Hippocrates Wept takes place in an alternate but not unimaginable post-September 11th world. Wall Street has crashed and HMOs have gone bankrupt. Congress and the President enact a universal healthcare system managed by the federal government. Under the National Health Security Act, hospitals and clinics become the property of the bureaucracy. Medical professionals, now salaried employees of the government, labor under strict diagnostic and treatment regulations set forth by Washington, and citizens are assigned specific physicians. Doctors breaching those mandated doctor-patient lists can be charged with a felony punishable by fines and up to five years in prison.

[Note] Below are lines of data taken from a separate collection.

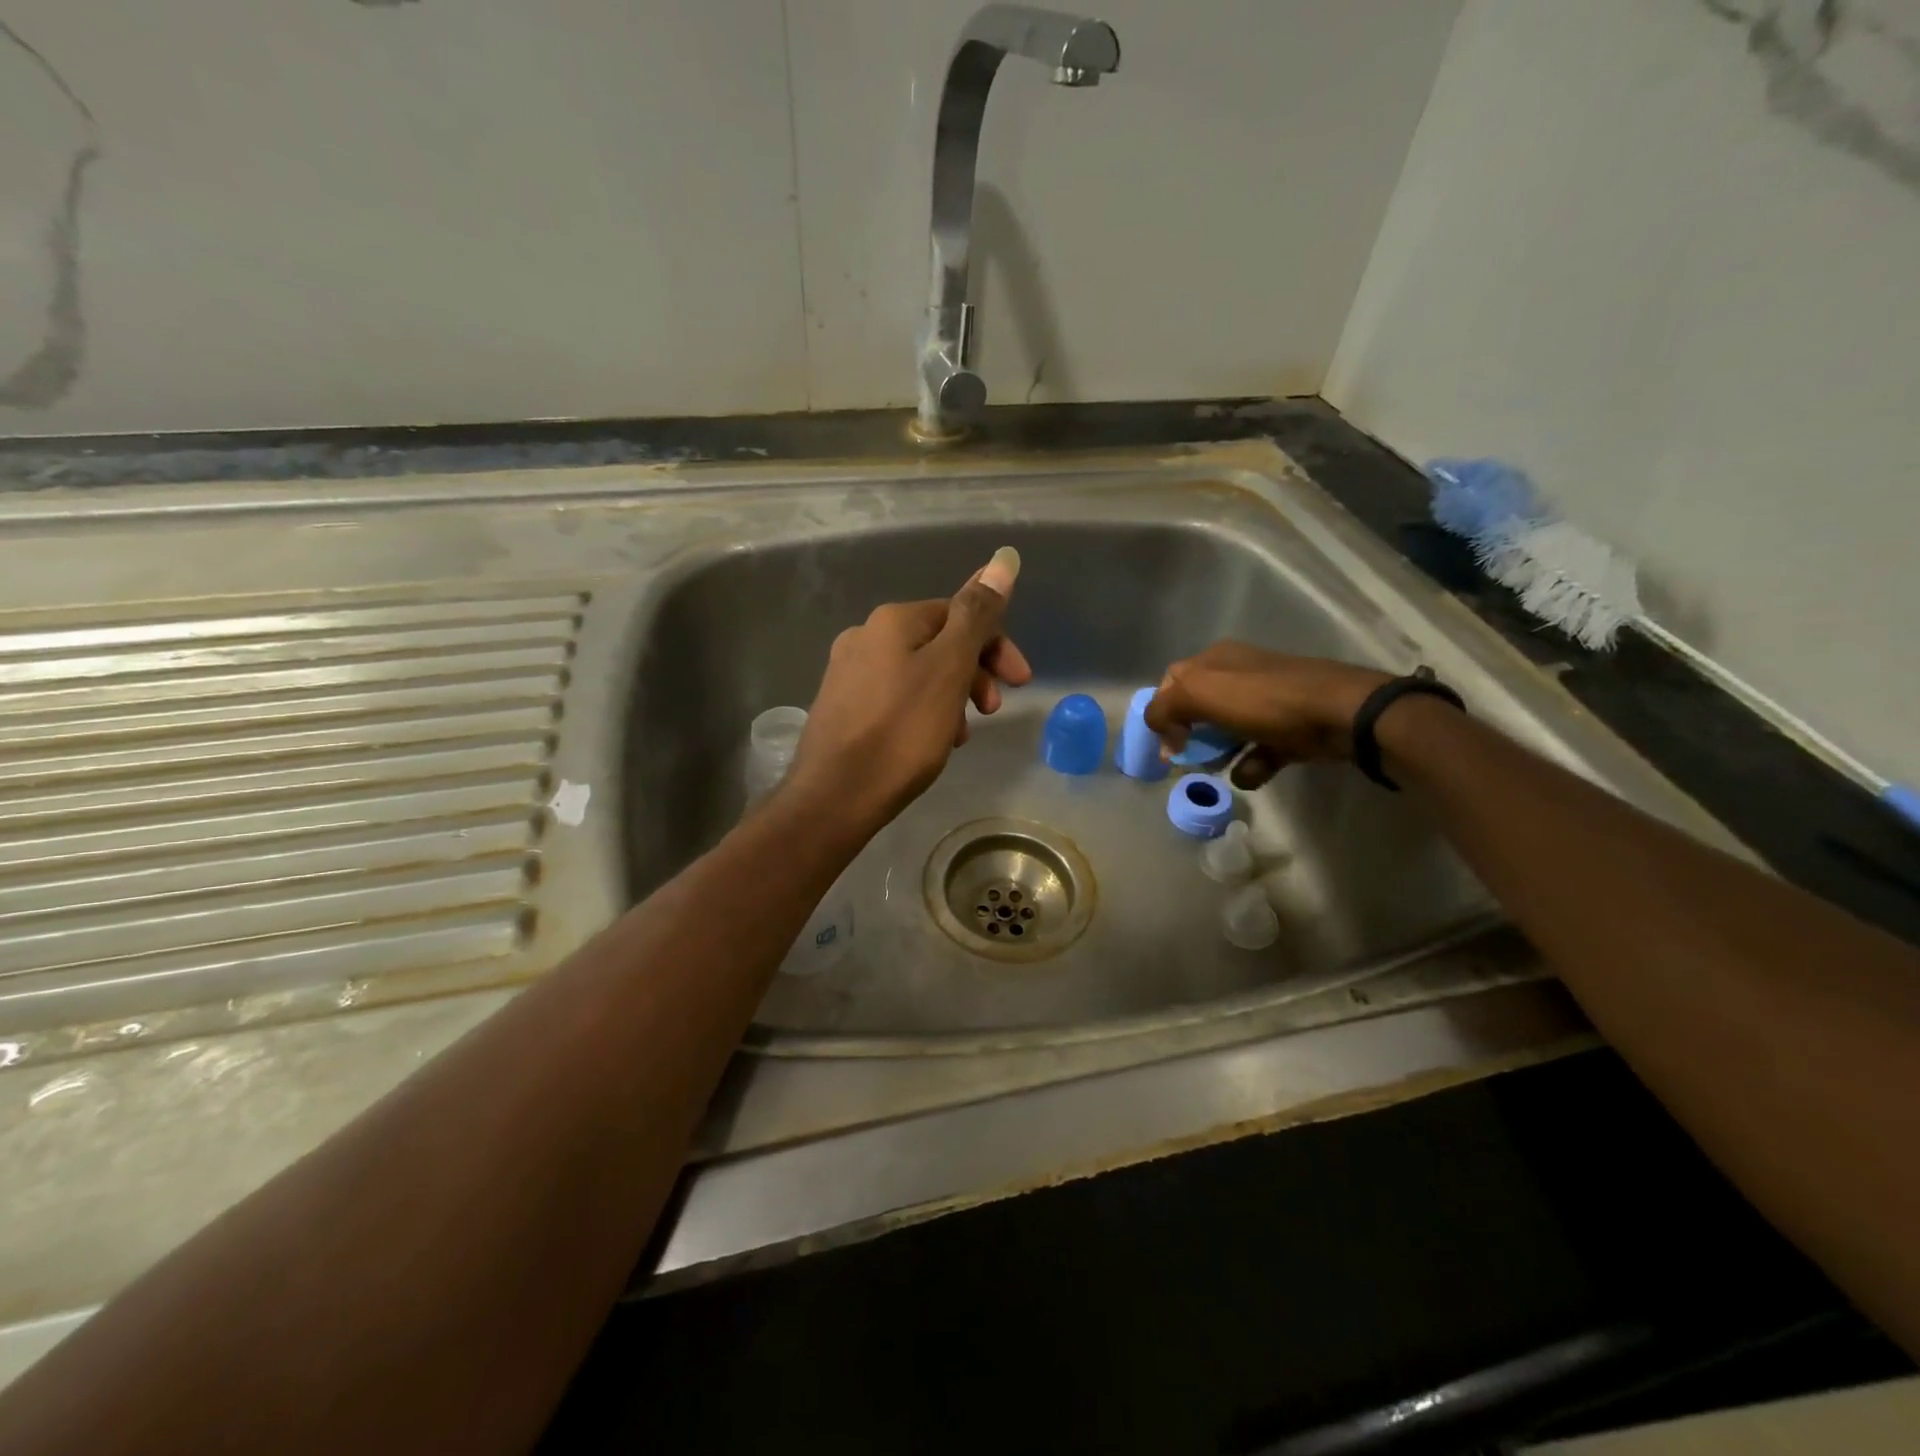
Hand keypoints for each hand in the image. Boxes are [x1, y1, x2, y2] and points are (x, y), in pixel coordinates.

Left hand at [788, 547, 1031, 831]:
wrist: (836, 796)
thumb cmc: (902, 732)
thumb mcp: (949, 669)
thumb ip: (977, 615)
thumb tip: (1003, 558)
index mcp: (893, 620)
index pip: (960, 613)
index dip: (996, 645)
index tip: (1020, 683)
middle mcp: (865, 635)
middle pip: (938, 641)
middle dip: (974, 672)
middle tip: (992, 711)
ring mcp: (848, 671)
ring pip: (919, 672)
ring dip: (951, 695)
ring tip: (960, 735)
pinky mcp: (842, 706)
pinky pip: (896, 696)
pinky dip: (923, 711)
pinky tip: (930, 741)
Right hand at [1144, 643, 1389, 785]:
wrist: (1339, 713)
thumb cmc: (1263, 700)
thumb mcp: (1199, 694)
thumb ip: (1164, 709)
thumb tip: (1160, 732)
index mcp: (1215, 661)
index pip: (1171, 682)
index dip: (1162, 712)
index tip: (1164, 742)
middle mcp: (1238, 676)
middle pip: (1199, 709)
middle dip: (1190, 736)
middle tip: (1187, 759)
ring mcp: (1266, 702)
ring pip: (1227, 731)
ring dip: (1218, 754)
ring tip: (1217, 770)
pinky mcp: (1288, 728)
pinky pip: (1258, 750)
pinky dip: (1251, 765)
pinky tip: (1251, 774)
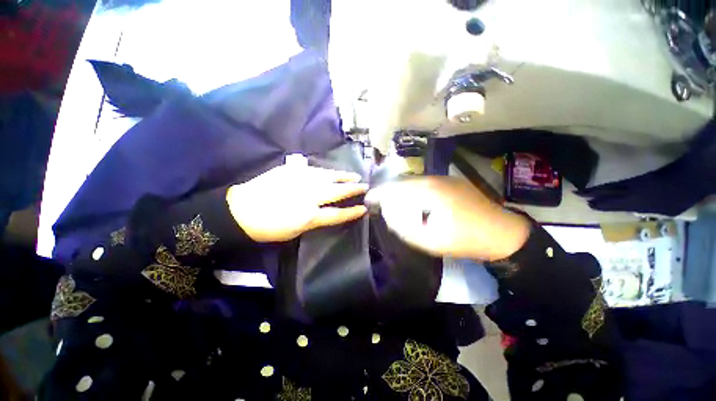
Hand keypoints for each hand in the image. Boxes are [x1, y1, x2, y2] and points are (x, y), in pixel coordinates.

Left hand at [226, 164, 367, 241]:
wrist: (242, 210)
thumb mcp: (295, 230)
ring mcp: (300, 180)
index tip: (364, 208)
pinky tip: (332, 172)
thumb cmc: (269, 227)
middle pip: (336, 191)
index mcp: (309, 215)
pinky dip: (326, 172)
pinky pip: (314, 170)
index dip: (352, 212)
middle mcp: (309, 196)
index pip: (337, 213)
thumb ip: (314, 219)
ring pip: (328, 177)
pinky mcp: (292, 171)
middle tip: (364, 186)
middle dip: (353, 189)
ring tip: (354, 176)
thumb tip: (326, 210)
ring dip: (343, 176)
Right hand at [366, 177, 530, 260]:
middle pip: (404, 182)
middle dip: (389, 191)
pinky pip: (425, 183)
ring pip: (414, 182)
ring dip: (401, 190)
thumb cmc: (466, 239)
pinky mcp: (451, 183)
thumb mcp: (431, 241)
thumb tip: (389, 215)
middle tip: (380, 203)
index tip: (369, 199)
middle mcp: (435, 180)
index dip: (380, 193)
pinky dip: (413, 190)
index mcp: (430, 192)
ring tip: (393, 202)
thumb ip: (405, 228)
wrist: (502, 233)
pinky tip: (412, 200)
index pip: (397, 188)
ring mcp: (445, 179)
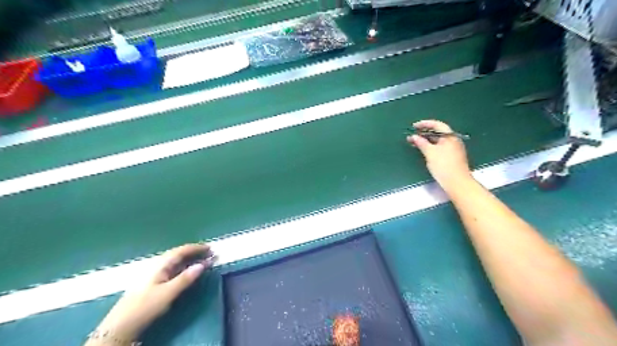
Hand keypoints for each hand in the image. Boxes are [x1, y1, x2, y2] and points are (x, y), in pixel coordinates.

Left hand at [86, 243, 214, 342]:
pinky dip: (184, 267)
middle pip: (179, 254)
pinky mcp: (153, 282)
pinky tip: (188, 271)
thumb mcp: (168, 293)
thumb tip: (203, 264)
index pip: (181, 250)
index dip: (197, 248)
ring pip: (176, 261)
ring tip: (203, 261)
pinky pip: (173, 268)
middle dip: (195, 252)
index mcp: (160, 264)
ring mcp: (154, 273)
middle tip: (210, 254)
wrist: (120, 326)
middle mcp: (157, 265)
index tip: (211, 248)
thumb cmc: (145, 306)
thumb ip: (186, 278)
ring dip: (190, 260)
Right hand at [409, 119, 473, 190]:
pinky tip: (423, 150)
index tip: (414, 126)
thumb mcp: (430, 152)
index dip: (424, 124)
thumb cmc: (444, 165)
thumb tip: (414, 136)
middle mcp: (453, 140)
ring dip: (426, 140)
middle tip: (412, 135)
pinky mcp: (451, 157)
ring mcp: (453, 149)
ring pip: (437, 141)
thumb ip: (421, 143)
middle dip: (424, 133)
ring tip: (414, 142)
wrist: (457, 182)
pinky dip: (430, 146)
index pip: (437, 125)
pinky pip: (439, 147)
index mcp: (450, 136)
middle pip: (437, 132)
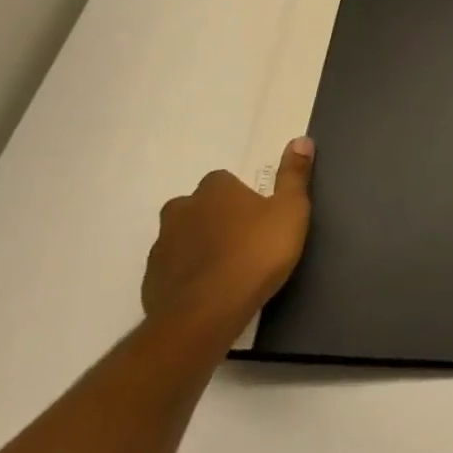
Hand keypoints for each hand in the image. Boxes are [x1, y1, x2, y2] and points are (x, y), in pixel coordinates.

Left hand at [142, 137, 313, 341]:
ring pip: (182, 238)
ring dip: (199, 246)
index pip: (224, 181)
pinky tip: (208, 291)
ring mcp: (162, 246)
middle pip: (198, 207)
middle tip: (242, 240)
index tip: (258, 216)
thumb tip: (301, 139)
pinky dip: (187, 275)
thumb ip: (294, 175)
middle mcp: (181, 210)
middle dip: (215, 218)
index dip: (241, 197)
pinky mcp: (151, 281)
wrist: (207, 313)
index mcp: (214, 190)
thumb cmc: (256, 253)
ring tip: (226, 269)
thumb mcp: (290, 210)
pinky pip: (172, 270)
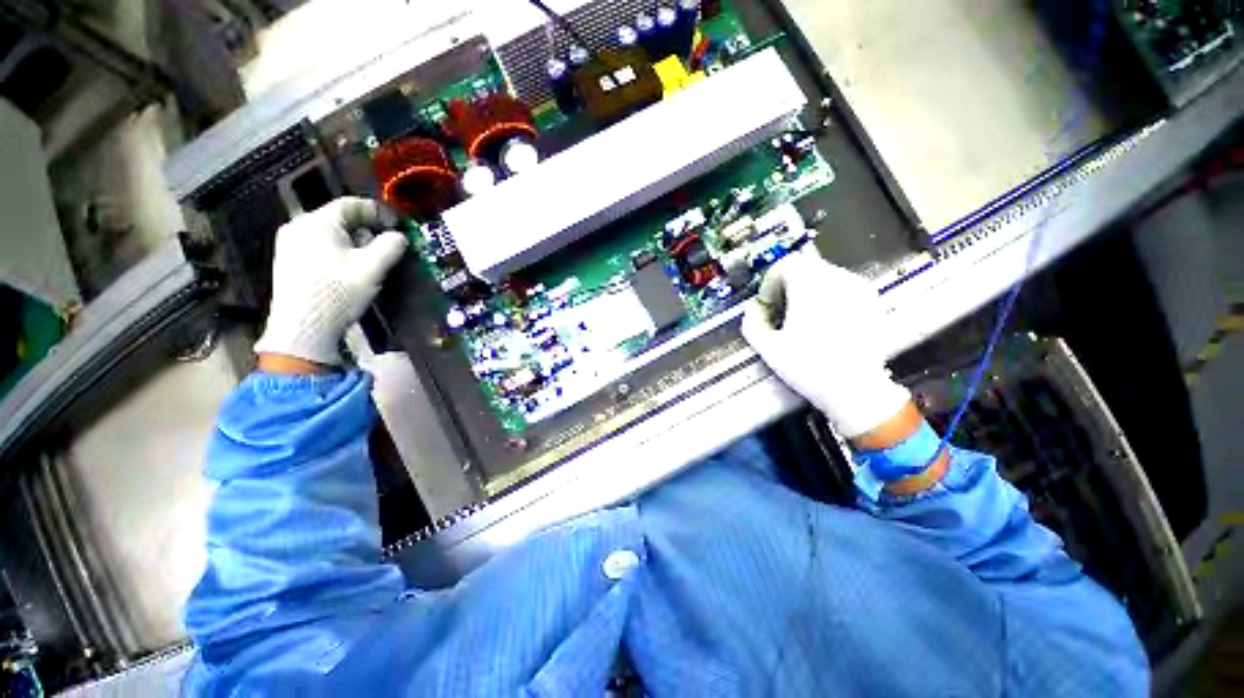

A vocal opponent of the government's draconian healthcare policies, Dr. Ted O'Hara performs an emergency surgery for an abdominal aortic aneurysm on Joe Hanway, a friend who had saved his life in the Vietnam War. Hanway is not on Ted's assigned list of patients. Aiming to quell swelling defiance of Washington's edicts by doctors across the land, the Attorney General seeks to make an example of Dr. O'Hara, charging him with the "crime" of treating a patient without authorization.
Thus begins a gripping drama. With the action shifting from the operating room to the court room, Dr. O'Hara seeks to clear his name and challenge the system that would brand doctors as criminals. The case leads to remarkable twists and turns in the lives of Dr. O'Hara and his attorney, whose defense strategy hinges intriguingly on a pre-Civil War case of conscientious objection to the federal Fugitive Slave Law. Legal risks are the least of their worries, however, as the trial sparks a politically charged battle over government regulation of free enterprise - a battle that threatens lives.
In the vein of Robin Cook and John Grisham thrillers, the late William F. Quigley, M.D. has crafted a provocative cautionary tale rooted in real world leanings toward socialized medicine in America. With the juggernaut of Obamacare not fully realized, Hippocrates Wept dramatizes the slippery slope of government involvement in our healthcare system and reminds us that the peopleeven one personcan make a difference.